When applicants file petitions regarding this examiner's actions, 55.2% are granted (fully or in part). This grant rate is in the 57% percentile among all examiners. Strategic Note: Petitions show above-average success regarding this examiner's actions. Petitionable matters include restriction requirements (MPEP § 1002.02(c)(2)) and various procedural issues.

Examiner Cooperation and Flexibility

Examiner's Amendments: This examiner makes examiner's amendments in 0.0% of allowed cases (in the 10% percentile). This examiner rarely makes examiner's amendments compared to other examiners. You should expect to make all necessary claim amendments yourself through formal amendment practice.

Quayle Actions: This examiner issues Ex Parte Quayle actions in 0.0% of allowed cases (in the 10% percentile). This examiner rarely issues Quayle actions compared to other examiners. Allowances typically come directly without a separate action for formal matters.

Prosecution Strategy Recommendations

Based on the statistical analysis of this examiner's prosecution patterns, here are tailored strategic recommendations:

  • Expect multiple rounds of prosecution: This examiner issues more office actions than average. Address potential issues proactively in your initial response and consider requesting an interview early in prosecution.
  • Plan for RCE after final rejection: This examiner rarely enters after-final amendments. Budget for an RCE in your prosecution strategy if you receive a final rejection.
  • Plan for extended prosecution: Applications take longer than average with this examiner. Factor this into your continuation strategy and client communications.

Relevant MPEP Sections for Prosecution Strategy

  • MPEP § 713.10: Examiner interviews - available before Notice of Allowance or transfer to PTAB
  • MPEP § 714.12: After-final amendments - may be entered "under justifiable circumstances"
  • MPEP § 1002.02(c): Petitionable matters to Technology Center Director
  • MPEP § 1004: Actions requiring primary examiner signature (allowances, final rejections, examiner's answers)
  • MPEP § 1207.01: Appeal conferences - mandatory for all appeals
  • MPEP § 1214.07: Reopening prosecution after appeal

Important Disclaimer

Not Legal Advice: The information provided in this report is for informational purposes only and does not constitute legal advice. You should consult with a qualified patent attorney or agent for advice specific to your situation.
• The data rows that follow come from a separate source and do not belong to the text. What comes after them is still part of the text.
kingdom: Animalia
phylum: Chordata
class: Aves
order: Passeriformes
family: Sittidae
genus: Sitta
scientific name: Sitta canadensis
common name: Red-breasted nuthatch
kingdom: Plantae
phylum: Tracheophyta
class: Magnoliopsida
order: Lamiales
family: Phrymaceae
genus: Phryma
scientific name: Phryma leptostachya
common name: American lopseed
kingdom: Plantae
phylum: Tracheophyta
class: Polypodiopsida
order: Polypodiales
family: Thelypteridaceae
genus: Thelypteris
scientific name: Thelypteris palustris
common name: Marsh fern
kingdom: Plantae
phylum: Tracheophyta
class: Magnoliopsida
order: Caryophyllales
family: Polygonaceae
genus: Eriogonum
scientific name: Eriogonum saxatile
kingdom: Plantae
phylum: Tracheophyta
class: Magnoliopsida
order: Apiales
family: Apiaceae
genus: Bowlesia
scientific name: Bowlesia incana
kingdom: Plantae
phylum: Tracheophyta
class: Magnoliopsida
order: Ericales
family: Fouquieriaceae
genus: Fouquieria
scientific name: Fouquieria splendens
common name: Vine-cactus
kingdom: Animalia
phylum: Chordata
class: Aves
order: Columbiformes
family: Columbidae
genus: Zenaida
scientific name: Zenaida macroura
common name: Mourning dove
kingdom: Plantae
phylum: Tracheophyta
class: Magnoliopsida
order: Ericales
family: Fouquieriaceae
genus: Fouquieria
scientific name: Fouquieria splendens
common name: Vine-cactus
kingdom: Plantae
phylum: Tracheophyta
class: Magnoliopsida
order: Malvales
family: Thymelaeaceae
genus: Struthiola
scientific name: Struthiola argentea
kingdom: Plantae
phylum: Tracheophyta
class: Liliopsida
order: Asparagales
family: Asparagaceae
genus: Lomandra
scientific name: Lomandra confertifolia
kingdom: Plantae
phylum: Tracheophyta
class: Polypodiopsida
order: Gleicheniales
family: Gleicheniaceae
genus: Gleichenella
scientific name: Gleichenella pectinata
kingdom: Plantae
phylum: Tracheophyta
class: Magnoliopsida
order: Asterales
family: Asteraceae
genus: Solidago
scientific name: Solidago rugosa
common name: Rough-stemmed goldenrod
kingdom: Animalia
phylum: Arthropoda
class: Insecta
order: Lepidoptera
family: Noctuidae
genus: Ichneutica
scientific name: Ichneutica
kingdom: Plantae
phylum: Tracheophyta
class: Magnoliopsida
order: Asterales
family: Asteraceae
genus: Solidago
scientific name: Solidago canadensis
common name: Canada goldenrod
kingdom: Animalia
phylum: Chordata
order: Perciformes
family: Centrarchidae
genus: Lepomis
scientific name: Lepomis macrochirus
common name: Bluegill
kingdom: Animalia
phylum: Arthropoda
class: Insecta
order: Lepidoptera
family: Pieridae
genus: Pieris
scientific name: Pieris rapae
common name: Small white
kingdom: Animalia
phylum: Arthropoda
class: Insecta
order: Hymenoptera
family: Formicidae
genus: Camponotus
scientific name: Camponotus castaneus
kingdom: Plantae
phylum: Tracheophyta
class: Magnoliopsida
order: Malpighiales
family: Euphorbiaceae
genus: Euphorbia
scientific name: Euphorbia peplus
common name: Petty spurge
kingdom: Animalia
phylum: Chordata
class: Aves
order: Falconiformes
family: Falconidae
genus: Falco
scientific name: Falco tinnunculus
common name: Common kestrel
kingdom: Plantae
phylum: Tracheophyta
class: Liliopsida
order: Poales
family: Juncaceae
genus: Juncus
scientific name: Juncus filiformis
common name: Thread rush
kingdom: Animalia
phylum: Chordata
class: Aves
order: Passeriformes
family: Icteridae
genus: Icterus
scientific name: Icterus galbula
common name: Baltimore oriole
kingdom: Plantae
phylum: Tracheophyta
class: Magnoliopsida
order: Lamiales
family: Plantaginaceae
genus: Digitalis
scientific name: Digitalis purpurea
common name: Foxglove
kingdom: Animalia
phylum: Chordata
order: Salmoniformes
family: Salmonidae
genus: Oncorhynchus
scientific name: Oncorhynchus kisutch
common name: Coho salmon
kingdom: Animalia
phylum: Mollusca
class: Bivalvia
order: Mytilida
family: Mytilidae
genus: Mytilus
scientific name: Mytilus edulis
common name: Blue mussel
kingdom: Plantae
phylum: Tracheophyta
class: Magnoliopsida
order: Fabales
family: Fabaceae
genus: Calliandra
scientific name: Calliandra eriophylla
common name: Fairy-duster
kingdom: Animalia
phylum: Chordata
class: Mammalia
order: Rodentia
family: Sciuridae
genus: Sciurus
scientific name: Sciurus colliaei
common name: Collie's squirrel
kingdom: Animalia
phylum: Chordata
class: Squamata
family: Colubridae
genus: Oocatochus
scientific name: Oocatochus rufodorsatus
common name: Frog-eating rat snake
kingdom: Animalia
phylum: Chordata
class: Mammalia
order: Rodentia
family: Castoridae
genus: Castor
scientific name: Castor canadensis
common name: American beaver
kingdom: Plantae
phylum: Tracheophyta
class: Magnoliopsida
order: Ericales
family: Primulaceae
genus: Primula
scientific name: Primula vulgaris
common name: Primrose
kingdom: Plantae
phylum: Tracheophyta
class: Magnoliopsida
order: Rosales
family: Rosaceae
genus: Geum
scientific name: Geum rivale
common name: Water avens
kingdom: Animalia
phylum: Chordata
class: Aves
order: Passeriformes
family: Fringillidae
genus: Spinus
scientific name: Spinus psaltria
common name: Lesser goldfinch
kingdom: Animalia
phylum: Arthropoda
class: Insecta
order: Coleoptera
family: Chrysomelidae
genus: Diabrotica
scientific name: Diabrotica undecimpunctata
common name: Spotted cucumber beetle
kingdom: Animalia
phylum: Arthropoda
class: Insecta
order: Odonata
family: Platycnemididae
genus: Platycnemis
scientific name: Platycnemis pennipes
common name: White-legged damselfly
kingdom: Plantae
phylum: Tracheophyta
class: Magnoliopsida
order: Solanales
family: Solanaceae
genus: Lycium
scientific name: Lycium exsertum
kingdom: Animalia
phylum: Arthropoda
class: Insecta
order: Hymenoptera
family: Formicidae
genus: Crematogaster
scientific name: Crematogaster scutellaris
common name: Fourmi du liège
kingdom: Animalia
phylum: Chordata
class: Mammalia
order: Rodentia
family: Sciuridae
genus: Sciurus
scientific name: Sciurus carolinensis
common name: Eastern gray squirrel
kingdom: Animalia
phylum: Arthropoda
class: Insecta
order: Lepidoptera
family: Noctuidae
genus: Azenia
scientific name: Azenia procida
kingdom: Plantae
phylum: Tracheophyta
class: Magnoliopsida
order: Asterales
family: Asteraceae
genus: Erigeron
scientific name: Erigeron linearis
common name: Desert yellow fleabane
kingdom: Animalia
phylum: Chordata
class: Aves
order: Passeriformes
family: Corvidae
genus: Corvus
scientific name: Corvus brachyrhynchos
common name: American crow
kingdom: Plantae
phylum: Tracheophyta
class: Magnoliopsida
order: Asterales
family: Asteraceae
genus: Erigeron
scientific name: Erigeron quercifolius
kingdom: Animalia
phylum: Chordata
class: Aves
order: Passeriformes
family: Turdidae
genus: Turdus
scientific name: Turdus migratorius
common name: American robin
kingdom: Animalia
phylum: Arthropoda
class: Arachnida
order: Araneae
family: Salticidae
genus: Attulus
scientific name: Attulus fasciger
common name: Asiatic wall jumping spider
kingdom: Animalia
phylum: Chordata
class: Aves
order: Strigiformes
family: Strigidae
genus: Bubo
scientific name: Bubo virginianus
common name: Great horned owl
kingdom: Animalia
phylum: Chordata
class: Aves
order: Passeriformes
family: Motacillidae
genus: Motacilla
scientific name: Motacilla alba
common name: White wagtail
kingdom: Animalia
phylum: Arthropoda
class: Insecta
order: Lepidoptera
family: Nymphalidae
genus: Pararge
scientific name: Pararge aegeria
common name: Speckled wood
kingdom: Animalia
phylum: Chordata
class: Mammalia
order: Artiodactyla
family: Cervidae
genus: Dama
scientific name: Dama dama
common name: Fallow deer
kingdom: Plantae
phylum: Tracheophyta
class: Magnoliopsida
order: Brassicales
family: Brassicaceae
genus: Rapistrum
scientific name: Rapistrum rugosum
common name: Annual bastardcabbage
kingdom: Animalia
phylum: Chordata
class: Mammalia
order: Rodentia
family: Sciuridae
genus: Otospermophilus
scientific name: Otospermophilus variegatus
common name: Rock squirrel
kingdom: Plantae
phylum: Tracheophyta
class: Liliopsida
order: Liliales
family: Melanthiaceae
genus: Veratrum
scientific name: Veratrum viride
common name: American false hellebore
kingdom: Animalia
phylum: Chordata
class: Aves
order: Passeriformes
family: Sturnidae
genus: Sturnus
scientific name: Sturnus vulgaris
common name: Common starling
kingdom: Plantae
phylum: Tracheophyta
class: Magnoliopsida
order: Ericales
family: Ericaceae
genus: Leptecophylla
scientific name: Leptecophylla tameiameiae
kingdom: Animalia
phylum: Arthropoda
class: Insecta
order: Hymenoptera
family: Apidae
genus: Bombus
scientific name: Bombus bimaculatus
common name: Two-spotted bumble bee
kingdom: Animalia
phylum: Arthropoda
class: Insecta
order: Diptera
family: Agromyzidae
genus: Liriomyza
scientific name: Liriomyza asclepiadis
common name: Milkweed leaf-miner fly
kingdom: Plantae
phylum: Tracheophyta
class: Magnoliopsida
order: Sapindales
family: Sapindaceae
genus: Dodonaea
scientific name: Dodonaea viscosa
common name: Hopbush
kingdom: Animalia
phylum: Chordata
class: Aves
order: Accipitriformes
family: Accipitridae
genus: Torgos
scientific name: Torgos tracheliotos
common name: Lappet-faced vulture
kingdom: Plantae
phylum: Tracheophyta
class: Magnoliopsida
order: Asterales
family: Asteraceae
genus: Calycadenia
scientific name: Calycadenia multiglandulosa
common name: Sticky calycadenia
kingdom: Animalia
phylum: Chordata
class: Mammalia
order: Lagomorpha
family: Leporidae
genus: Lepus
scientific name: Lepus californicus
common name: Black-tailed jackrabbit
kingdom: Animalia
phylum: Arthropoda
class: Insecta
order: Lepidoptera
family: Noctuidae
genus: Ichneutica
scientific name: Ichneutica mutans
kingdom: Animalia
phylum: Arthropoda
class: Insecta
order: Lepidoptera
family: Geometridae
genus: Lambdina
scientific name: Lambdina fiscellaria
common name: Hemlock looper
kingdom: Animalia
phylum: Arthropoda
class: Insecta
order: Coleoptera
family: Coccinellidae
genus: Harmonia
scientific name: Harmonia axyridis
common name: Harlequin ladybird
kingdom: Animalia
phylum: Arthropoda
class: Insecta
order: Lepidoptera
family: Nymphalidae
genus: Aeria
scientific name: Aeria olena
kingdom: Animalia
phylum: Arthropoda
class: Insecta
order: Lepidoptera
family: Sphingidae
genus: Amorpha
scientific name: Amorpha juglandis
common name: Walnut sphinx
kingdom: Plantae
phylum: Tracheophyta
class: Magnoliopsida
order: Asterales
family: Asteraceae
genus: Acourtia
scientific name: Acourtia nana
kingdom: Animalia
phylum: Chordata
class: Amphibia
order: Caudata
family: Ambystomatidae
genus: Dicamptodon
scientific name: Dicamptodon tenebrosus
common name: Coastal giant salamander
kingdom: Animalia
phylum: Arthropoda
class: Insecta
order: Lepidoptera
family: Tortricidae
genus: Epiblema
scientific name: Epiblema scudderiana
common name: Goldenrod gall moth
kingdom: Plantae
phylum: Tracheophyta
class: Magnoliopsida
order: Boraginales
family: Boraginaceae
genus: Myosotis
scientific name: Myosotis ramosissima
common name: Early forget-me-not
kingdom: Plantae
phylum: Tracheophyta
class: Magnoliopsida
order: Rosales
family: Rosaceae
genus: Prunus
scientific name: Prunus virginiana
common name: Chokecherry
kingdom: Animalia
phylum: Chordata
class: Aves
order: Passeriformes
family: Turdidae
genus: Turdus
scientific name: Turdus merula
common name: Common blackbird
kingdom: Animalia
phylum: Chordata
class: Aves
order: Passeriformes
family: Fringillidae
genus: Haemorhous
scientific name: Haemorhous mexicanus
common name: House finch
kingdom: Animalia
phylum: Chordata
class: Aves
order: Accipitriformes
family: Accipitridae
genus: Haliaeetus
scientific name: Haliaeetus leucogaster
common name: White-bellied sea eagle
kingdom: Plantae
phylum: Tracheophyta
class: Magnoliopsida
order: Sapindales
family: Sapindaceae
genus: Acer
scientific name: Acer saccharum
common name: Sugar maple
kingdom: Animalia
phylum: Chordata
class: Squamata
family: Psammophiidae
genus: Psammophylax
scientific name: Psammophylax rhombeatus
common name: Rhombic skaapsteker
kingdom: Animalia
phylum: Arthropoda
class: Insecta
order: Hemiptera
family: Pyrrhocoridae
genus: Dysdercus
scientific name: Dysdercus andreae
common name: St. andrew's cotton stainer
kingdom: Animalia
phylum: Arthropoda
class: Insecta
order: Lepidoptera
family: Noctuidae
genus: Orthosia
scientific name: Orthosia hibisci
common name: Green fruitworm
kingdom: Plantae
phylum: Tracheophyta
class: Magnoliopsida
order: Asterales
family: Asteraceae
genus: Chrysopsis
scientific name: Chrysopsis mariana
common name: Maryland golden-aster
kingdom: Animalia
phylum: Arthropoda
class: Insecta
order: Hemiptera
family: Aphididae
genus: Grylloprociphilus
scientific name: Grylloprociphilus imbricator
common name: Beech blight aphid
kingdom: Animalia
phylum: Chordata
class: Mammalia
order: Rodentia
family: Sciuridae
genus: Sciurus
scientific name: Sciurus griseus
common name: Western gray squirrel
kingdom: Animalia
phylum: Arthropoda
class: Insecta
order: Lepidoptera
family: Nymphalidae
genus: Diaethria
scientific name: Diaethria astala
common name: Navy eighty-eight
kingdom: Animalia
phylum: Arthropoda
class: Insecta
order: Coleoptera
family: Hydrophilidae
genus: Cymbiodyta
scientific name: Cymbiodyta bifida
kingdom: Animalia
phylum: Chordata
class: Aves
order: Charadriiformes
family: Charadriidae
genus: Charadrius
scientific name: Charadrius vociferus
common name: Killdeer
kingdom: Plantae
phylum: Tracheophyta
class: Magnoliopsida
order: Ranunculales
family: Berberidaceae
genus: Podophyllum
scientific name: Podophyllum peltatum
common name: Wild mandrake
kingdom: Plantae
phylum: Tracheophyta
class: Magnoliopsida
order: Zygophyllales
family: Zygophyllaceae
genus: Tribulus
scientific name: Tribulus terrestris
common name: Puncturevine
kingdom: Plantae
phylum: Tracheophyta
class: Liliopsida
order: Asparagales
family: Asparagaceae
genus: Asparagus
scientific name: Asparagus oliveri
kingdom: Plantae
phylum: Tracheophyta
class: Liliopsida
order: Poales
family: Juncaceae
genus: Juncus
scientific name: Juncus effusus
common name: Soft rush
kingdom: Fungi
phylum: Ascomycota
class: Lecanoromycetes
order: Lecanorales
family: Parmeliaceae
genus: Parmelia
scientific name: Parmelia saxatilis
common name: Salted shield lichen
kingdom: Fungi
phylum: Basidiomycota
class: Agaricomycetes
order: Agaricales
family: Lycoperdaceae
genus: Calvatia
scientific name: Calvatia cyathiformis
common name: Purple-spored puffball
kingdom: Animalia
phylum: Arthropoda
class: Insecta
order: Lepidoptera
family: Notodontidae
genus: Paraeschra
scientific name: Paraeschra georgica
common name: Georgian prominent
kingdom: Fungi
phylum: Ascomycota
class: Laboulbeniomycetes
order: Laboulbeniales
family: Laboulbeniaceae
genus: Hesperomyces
No Guarantees: We do not provide any guarantees as to the accuracy, completeness, or timeliness of the statistics presented above. Patent prosecution statistics are derived from publicly available USPTO data and are subject to data quality limitations, processing errors, and changes in USPTO practices over time.

Limitation of Liability: Under no circumstances will IronCrow AI be liable for any outcome, decision, or action resulting from your reliance on the statistics, analysis, or recommendations presented in this report. Past prosecution patterns do not guarantee future results.

Use at Your Own Risk: While we strive to provide accurate and useful prosecution statistics, you should independently verify any information that is material to your prosecution strategy and use your professional judgment in all patent prosecution matters.